Rewrite the lines starting at the one containing "вещь (также просто, как купить на olx" and ending at the one containing "2010 - 2026 Все права защищены", replacing "Барахолка" with "Толкучка" and leaving everything else unchanged.

----

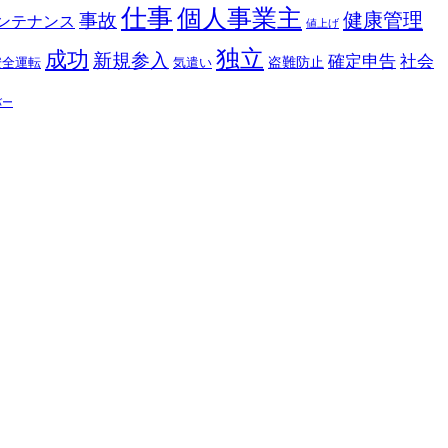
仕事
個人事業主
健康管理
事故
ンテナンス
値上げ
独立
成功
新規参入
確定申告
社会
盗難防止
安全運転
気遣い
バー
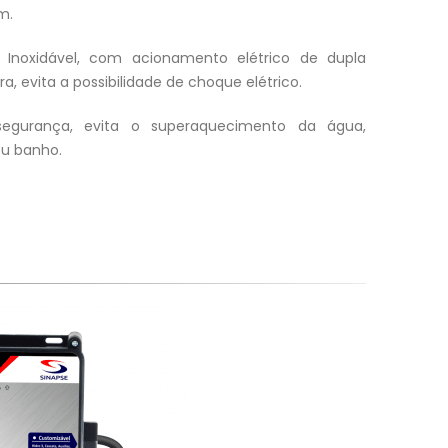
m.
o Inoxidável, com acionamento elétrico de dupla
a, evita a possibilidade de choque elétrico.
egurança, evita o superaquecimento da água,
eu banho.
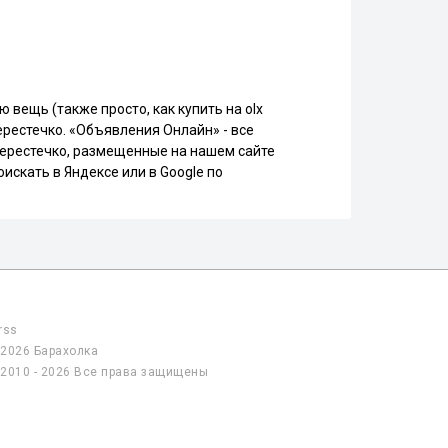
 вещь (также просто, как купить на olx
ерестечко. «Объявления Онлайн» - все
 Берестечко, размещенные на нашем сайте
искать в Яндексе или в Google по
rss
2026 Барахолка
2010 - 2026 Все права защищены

----

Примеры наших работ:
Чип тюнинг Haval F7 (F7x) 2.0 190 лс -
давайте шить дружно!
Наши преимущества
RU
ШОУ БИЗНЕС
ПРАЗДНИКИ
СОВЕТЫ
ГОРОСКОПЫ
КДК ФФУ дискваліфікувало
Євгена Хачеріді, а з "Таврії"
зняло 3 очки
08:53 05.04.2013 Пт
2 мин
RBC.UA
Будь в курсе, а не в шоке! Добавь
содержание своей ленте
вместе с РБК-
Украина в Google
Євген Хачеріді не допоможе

----

▶ [Your solution]:
 вещь (также просто, как купить на olx
ерестечко. «Объявления Онлайн» - все
 Берестечко, размещенные на нашем сайте
искать в Яндексе или в Google по
rss
2026 Толкучка
2010 - 2026 Все права защищены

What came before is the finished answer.